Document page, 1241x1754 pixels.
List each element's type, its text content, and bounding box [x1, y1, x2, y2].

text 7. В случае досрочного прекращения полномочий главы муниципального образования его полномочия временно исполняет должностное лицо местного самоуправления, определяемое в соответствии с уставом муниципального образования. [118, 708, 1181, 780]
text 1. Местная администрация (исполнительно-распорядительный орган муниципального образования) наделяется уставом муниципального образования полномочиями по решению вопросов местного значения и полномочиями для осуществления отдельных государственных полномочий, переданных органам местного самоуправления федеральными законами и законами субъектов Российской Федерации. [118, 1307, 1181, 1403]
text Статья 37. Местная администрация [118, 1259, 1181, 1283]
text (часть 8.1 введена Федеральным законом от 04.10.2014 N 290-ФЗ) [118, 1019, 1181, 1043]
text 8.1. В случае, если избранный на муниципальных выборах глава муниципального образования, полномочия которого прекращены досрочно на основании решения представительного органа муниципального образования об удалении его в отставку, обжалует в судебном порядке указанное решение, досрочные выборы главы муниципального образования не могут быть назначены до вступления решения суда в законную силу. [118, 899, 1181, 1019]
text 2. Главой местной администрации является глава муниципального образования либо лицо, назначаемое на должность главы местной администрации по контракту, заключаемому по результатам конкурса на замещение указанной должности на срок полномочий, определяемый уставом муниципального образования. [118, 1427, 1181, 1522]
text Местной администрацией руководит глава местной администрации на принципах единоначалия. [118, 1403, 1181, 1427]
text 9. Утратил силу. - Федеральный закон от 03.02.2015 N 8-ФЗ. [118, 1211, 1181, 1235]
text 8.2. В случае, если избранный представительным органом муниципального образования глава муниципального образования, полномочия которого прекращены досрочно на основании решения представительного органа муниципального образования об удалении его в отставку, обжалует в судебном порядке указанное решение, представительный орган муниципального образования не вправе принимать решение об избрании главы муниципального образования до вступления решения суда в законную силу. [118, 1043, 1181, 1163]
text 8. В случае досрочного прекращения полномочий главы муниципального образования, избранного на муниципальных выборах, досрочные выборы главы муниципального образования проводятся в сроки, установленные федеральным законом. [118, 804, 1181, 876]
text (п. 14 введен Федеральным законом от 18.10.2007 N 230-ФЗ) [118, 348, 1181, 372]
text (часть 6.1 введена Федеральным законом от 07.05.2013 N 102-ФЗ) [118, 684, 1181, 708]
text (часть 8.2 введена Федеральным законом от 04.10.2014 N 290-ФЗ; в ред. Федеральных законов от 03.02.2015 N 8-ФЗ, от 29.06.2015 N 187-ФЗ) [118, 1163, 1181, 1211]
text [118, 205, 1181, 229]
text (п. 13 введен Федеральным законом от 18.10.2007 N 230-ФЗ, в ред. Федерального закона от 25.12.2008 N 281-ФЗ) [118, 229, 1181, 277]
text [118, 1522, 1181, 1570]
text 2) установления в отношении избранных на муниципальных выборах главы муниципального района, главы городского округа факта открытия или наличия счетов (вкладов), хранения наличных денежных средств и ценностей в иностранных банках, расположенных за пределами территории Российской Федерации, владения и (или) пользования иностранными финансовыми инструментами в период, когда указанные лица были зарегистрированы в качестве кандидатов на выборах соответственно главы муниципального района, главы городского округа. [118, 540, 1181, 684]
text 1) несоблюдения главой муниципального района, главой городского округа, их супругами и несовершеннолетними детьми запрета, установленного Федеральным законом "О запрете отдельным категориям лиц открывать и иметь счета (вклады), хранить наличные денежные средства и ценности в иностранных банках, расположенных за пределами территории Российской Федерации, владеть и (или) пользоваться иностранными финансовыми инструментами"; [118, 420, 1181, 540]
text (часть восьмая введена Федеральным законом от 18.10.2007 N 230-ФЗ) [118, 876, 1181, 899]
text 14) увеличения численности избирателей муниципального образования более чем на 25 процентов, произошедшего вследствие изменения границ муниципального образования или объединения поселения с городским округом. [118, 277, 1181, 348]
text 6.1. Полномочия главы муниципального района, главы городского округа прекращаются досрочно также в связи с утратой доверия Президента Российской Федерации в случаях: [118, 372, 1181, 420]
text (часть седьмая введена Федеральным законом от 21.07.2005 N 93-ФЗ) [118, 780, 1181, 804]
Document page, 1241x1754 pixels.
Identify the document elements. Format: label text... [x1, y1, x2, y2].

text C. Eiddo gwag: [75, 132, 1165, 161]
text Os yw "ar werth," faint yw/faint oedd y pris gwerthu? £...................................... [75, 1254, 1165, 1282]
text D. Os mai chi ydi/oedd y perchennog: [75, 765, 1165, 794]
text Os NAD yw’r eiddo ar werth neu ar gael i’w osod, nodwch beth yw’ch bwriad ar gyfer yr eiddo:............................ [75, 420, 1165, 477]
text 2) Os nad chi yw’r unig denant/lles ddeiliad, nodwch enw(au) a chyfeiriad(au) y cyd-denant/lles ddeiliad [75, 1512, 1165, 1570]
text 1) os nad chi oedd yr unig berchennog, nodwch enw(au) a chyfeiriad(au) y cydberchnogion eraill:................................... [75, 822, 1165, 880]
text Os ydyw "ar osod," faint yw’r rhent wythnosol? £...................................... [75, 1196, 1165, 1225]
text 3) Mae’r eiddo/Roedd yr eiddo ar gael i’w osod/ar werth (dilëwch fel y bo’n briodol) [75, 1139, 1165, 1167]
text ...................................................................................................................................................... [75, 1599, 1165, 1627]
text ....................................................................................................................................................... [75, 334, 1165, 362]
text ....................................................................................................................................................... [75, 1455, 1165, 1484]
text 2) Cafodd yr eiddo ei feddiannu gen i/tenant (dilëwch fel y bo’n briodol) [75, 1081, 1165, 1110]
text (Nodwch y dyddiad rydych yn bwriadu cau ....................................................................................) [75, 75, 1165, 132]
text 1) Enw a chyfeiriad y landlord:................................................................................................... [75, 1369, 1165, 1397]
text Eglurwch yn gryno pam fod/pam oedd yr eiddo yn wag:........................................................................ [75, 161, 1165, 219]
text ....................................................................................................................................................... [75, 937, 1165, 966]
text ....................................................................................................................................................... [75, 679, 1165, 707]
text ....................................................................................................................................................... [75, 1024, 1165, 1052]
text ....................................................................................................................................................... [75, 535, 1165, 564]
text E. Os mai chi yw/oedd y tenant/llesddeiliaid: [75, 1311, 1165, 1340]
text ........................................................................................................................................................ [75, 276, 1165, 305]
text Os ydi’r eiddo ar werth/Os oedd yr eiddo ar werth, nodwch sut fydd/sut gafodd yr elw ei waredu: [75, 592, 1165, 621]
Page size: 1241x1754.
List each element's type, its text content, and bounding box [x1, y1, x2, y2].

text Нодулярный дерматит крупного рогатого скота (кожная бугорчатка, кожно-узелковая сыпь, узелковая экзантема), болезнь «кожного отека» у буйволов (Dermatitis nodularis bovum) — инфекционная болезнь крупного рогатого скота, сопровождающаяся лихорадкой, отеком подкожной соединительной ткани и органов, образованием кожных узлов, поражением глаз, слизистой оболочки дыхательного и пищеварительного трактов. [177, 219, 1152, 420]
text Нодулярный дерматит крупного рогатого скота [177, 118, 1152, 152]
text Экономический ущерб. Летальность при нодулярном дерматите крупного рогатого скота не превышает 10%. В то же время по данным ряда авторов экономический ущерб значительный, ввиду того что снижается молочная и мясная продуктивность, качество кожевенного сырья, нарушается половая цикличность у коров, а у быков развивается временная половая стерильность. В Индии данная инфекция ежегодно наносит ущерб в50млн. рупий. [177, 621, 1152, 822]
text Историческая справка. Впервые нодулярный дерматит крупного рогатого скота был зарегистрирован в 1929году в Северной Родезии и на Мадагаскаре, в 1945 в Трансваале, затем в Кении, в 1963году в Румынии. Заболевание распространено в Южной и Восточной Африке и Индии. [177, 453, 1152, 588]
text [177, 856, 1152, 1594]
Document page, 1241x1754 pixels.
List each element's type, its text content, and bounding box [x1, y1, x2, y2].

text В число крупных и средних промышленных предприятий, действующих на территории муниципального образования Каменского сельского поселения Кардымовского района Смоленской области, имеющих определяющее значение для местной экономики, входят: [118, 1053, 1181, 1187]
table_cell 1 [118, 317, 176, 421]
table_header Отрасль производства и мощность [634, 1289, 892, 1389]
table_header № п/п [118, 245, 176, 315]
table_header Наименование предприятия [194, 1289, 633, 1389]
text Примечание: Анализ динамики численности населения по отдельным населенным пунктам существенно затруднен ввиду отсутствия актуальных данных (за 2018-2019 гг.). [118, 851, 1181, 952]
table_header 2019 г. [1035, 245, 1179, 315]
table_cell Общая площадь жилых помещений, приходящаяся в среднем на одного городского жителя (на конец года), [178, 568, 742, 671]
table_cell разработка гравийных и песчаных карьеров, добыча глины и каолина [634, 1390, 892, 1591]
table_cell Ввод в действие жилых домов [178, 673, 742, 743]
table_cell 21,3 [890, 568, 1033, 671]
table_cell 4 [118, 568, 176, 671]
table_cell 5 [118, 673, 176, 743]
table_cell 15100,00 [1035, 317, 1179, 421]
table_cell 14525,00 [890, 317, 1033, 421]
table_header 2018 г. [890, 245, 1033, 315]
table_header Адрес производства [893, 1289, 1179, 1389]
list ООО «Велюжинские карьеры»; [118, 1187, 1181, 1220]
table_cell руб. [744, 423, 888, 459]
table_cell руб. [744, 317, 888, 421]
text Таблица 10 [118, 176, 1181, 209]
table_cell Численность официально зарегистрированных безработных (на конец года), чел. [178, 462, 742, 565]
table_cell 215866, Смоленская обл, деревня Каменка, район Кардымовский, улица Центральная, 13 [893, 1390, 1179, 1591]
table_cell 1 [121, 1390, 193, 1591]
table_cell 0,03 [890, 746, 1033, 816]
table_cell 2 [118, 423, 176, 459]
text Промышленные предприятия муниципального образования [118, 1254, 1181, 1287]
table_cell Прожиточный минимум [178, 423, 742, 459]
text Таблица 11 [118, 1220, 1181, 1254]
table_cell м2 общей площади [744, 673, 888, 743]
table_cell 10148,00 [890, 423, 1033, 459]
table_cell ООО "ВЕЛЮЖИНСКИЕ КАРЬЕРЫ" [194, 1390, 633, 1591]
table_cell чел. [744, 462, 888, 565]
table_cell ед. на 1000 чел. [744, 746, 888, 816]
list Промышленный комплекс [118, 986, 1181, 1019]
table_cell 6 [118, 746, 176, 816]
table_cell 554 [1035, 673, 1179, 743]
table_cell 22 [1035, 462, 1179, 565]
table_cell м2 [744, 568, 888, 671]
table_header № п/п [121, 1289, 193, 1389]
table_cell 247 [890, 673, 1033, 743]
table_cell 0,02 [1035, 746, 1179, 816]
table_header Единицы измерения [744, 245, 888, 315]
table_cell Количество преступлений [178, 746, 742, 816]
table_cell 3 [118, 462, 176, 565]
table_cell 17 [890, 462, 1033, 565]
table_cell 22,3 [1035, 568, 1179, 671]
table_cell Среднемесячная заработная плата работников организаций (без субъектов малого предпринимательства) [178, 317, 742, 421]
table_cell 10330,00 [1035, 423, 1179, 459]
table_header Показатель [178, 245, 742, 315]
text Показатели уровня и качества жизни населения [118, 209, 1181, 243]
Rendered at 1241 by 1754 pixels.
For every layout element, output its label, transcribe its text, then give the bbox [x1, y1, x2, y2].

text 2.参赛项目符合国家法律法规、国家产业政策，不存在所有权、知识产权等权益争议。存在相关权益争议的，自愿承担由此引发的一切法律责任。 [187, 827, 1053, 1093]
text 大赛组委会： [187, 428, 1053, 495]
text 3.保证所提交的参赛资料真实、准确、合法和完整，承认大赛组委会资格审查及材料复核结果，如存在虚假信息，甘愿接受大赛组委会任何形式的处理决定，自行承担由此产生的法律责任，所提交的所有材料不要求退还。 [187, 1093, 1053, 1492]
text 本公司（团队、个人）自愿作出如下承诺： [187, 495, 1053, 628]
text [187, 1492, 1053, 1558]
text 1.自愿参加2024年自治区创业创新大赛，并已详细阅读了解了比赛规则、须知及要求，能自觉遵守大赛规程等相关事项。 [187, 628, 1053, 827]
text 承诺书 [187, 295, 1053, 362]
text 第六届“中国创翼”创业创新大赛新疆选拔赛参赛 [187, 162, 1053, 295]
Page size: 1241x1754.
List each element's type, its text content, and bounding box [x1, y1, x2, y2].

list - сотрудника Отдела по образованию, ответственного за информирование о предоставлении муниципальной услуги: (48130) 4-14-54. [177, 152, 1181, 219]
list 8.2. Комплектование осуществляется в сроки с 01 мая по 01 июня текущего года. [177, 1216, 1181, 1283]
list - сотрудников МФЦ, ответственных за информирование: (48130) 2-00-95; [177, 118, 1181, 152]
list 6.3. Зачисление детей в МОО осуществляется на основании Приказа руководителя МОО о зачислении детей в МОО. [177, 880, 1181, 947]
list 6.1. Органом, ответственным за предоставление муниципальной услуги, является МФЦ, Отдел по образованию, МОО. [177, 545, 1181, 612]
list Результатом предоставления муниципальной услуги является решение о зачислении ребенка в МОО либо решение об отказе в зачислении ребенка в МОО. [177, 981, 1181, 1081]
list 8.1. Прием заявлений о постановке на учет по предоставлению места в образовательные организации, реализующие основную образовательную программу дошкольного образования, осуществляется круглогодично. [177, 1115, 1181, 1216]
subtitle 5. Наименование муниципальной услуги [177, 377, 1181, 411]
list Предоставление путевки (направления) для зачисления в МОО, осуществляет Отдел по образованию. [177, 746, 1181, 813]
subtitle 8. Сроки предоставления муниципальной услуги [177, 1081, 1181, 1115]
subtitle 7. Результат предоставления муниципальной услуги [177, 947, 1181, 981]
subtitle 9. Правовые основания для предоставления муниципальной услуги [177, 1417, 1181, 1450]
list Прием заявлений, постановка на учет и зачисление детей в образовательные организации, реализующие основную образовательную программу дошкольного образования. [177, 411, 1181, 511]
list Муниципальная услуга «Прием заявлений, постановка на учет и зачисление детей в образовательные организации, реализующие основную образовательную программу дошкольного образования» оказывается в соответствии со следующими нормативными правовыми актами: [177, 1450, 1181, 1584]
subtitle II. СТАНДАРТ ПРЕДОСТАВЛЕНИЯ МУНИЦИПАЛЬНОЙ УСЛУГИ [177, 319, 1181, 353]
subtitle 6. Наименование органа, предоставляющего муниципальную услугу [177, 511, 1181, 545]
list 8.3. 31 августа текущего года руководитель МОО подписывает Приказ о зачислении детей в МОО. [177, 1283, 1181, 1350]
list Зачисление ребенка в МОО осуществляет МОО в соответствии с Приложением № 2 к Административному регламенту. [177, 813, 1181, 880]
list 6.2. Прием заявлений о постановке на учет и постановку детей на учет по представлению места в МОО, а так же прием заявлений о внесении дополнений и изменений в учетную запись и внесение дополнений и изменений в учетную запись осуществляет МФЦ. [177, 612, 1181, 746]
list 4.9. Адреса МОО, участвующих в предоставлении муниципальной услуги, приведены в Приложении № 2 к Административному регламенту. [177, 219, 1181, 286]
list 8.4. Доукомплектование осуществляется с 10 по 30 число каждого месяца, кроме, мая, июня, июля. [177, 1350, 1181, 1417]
+ + + + + + +
▶ _Work item_
The answer is every line in the data where the word "werth" appears.

▶ _Solution to this problem_
text Os yw "ar werth," faint yw/faint oedd y pris gwerthu? £...................................... [75, 1254, 1165, 1282]
text Os NAD yw’r eiddo ar werth neu ar gael i’w osod, nodwch beth yw’ch bwriad ar gyfer yr eiddo:............................ [75, 420, 1165, 477]
text 3) Mae’r eiddo/Roedd yr eiddo ar gael i’w osod/ar werth (dilëwch fel y bo’n briodol) [75, 1139, 1165, 1167]
text Os ydi’r eiddo ar werth/Os oedd yr eiddo ar werth, nodwch sut fydd/sut gafodd yr elw ei waredu: [75, 592, 1165, 621]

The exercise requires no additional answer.